ENERGI KEMENANGAN POLITIS
Ignasius
Heri Satrya Wangsa*)
*) Peneliti tinggal di Nabawan-Sabah/Malaysia
LEADING:
Tak mengherankan seperti dikatakan Chris
Paten (2008) dalam What Next? Surviving
the Twenty-first Century, bahwa politik sebenarnya adalah sarana untuk
memuaskan keserakahan dan ambisi melalui absolutisme otoritas yang seringkali
memihak pada kepentingan sektoral. Melalui politik diketahui dalam diri manusia
sarat keruwetan keinginan (wants) dan
kebutuhan (needs).
GAGASAN:
Kekalahan
sebagai “komoditas” dibutuhkan oleh sang pemenang untuk menempati
kemenangannya.
Karena
kemenangan itu memiliki nilai ekonomis tinggi maka dia (baca:
kemenangan) harus selalu diproteksi, dilindungi. Untuk itu memerlukan biaya
yang cukup mahal.
Mungkin yang
dibutuhkan bukan keramahan dalam bentuk senyuman manis seperti itu namun
keseriusan memberdayakan, membuat orang lain menjadi semakin independen,
“mengerti”, dan akhirnya kemampuan menentukan sendiri pilihan terbaiknya.
KEYWORD:
Energi kemenangan politis
Budaya kuantitas
Berpikir
sebagai yang dikalahkan mungkin tidak pernah terlintas. Jangan pernah berpikir tentang
kalah, tapi berjuanglah semaksimal
mungkin untuk merebut kemenangan, demikian yang selalu didengungkan. Lebih
ekstrim, bagaimana mungkin berpikir tentang kekalahan kalau biaya investasi untuk
mencapai kemenangan telah dikeluarkan dalam jumlah besar.
Gemerlap
kemenangan adalah suka cita dan pujian. Dia selalu dicari karena menyenangkan,
menggembirakan, memberi kebanggaan sekaligus harapan.
Sebaliknya,
realitas kalah nampaknya pahit. Mana ada yang mau dikalahkan. Makna emosional
kalah adalah kekurangan, keburukan, ditinggalkan dan diabaikan sehingga
kekalahan harus dihindari. Pemenang juga relatif mendapat ganjaran lebih baik
daripada yang kalah. Ada kesenjangan dalam menang-kalah. Menang dan kalah
adalah dua makhluk yang dibedakan oleh persepsi. Masyarakat sendiri membentuk
itu. Mereka menyediakan pengakuan yang berbeda. Pemenang ditempatkan “lebih
tinggi”. Padahal, apabila ditelusuri lebih dalam sebenarnya menang-kalah adalah
persoalan kuantitas. Pemenang memiliki nilai angka yang lebih besar daripada
yang kalah. Angka yang lebih besar diberikan
kepada pemenang sedangkan angka yang lebih kecil buat yang kalah. Itulah budaya
material.
Dalam
perspektif menang-kalah, kalau semua ingin jadi pemenang lalu siapa yang (mau)
menjadi yang dikalahkan? Kemenangan menyisakan “kepedihan” (bagi yang
dikalahkan) setelah melalui proses selektifitas kompetitif.

> _BARIS YANG DITAMPILKAN_:
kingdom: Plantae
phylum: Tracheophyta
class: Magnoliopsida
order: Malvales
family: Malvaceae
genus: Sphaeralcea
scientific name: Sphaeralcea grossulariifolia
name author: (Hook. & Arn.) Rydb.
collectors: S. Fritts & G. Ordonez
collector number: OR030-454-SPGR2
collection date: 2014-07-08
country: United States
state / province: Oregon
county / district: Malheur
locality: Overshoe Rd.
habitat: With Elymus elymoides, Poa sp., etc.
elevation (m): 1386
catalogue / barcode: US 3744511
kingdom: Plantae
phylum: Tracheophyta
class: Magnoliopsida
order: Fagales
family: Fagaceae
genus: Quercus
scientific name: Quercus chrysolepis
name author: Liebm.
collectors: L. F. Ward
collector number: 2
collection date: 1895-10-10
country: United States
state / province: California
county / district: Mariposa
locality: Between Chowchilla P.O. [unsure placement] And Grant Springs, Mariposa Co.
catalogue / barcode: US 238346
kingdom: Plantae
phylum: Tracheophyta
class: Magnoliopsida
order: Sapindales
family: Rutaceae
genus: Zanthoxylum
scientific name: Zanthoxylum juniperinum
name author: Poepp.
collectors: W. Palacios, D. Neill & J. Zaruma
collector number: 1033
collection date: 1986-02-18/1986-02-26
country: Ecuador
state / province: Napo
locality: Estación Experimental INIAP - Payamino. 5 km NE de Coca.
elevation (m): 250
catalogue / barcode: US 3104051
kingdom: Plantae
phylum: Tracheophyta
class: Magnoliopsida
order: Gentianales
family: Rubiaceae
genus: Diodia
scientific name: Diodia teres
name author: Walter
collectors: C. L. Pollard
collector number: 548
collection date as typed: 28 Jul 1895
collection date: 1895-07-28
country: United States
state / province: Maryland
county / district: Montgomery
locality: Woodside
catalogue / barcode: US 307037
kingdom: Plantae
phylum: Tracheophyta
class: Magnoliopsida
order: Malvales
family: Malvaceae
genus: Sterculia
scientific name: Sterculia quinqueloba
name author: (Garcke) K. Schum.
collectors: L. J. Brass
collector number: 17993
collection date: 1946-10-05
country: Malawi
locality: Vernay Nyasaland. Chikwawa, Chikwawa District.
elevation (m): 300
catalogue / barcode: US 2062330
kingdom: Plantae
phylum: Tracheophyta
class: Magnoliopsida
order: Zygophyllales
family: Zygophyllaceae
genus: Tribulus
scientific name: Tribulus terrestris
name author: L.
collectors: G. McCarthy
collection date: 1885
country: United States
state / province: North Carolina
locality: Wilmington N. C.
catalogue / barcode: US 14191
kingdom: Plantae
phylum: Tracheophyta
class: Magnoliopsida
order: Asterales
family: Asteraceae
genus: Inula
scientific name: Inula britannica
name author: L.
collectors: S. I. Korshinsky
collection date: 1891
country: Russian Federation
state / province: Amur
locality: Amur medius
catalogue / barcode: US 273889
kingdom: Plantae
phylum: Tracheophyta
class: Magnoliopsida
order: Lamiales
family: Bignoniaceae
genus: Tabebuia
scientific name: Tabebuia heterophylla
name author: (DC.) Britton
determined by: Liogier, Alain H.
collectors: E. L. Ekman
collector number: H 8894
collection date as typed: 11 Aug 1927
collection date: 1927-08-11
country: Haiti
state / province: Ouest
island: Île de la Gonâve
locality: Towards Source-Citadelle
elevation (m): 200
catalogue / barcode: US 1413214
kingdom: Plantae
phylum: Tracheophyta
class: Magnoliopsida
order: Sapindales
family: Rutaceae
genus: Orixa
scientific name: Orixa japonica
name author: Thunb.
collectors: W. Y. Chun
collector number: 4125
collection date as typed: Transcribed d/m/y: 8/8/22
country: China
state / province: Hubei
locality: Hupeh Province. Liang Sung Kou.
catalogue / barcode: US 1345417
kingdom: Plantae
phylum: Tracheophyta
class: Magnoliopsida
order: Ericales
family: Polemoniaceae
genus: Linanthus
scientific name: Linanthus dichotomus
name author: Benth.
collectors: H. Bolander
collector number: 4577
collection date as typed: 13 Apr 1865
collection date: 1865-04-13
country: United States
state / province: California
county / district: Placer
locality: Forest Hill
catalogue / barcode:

> _TUJUAN LATIHAN_: Menurut teks halaman tentang energi kemenangan politis, apa makna emosional kekalahan?

> _JAWABAN LATIHAN_: Kekurangan, keburukan, ditinggalkan, dan diabaikan.